Types of Gifts
Cash assets are the simplest and most convenient gift. Cash donations are tax deductible as long as the donor itemizes his or her deductions. Up to 50% of adjusted gross income can be deducted in any one year with the excess deducted over the next five years.
A bequest in a donor's will naming the organization as a beneficiary is another ideal way to create a fund. Estate taxes may be significantly reduced and the fund will continue to work as a living symbol of the donor's interests.
Some corporations provide matching gift programs in recognition of an employee's or other eligible individual's support of a nonprofit organization. A personal gift may be enhanced substantially if the donor's employer has such a program. Matching gifts are usually equal to the donor's gift, although some corporations will match on a two-to-one ratio.
Donors of securities pay no capital gains and receive the maximum allowable tax deduction under the law, for the full market value of appreciated securities given to the organization. Giving appreciated assets is a method to maximize the charitable contribution to the organization. Because of capital gains considerations, it is more beneficial to transfer the appreciated securities directly to the organization rather than sell them and donate the proceeds of the sale. For depreciated securities it is usually best to sell the assets outright and then donate the proceeds to the campaign.

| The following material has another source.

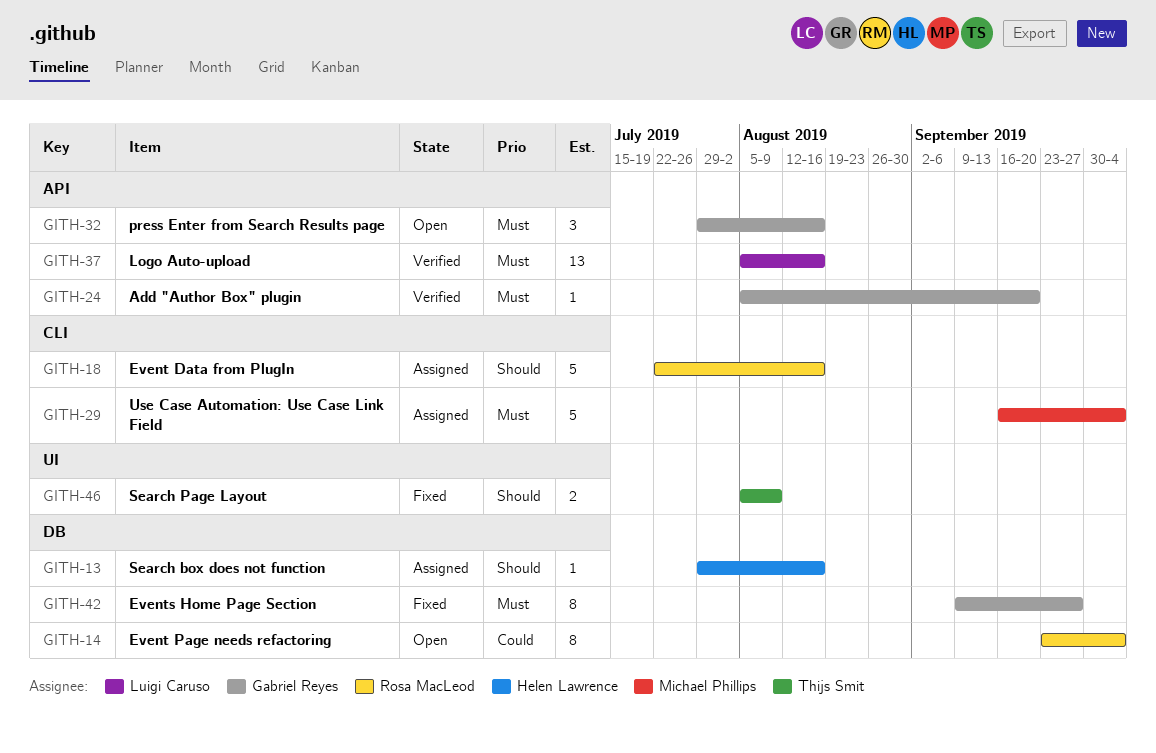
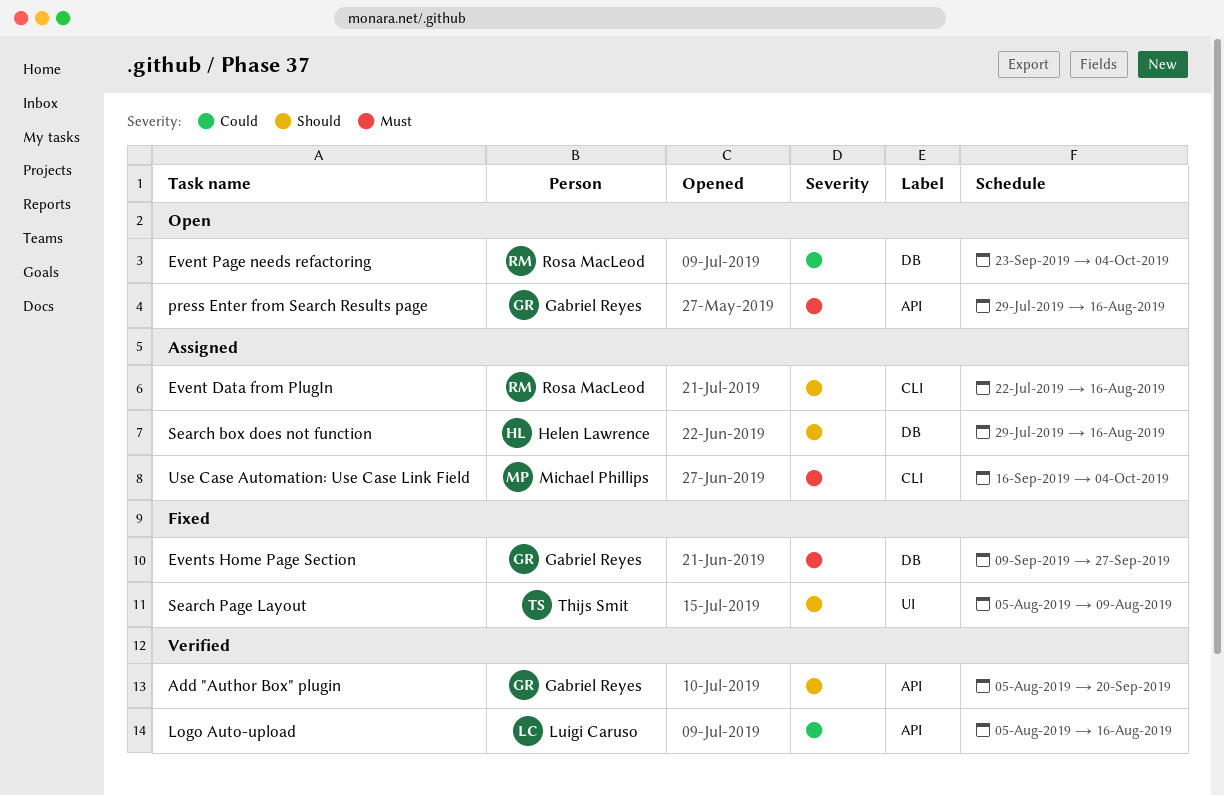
Add "Author Box" plugin, priority: Must -> Should
Logo Auto-upload, priority: Must -> Could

A gift of real estate held for more than one year by the owner can yield the same tax advantages as gifts of securities. The organization's ability to accept real estate gifts usually depends upon a number of factors, including current market conditions and the value and condition of the property.
Transfer of Private Foundation Assets
The expense and time of administering a private foundation can become an unwanted burden. Transferring the assets of a private foundation to a donor-advised fund at the organization provides significant tax and administrative benefits.
If the protection of a life insurance policy is no longer needed, it may prove a practical, tax-deductible gift. Or a donor may retain ownership of a policy naming the organization as a beneficiary, resulting in an estate-tax reduction but no deduction for income tax purposes.
Charitable Remainder Trusts
A charitable remainder trust (CRT) is a life-income gift that pays income to an individual beneficiary or beneficiaries while providing a future gift to the organization. A CRT can be funded with a gift of cash or property and generates a current income tax deduction for the donor. To calculate a Charitable Remainder Annuity Trust click here.
Charitable Lead Trusts
A charitable lead trust is a gift held in trust that pays income to the organization over a multiple-year term. At the end of the term, the donors or their beneficiaries receive the assets in the trust. Charitable lead trusts can provide dramatic gift and estate tax savings for relatively large estates. To calculate a Charitable Lead Trust click here.
IRA or Qualified Retirement Plans?
A donor can name the organization as the beneficiary of an IRA or qualified retirement plan. Depending upon accumulations, retirement plan assets can be subject to multiple taxation if left to heirs. A gift of retirement plan assets can even be used to establish a charitable remainder trust to provide income to a spouse or family members.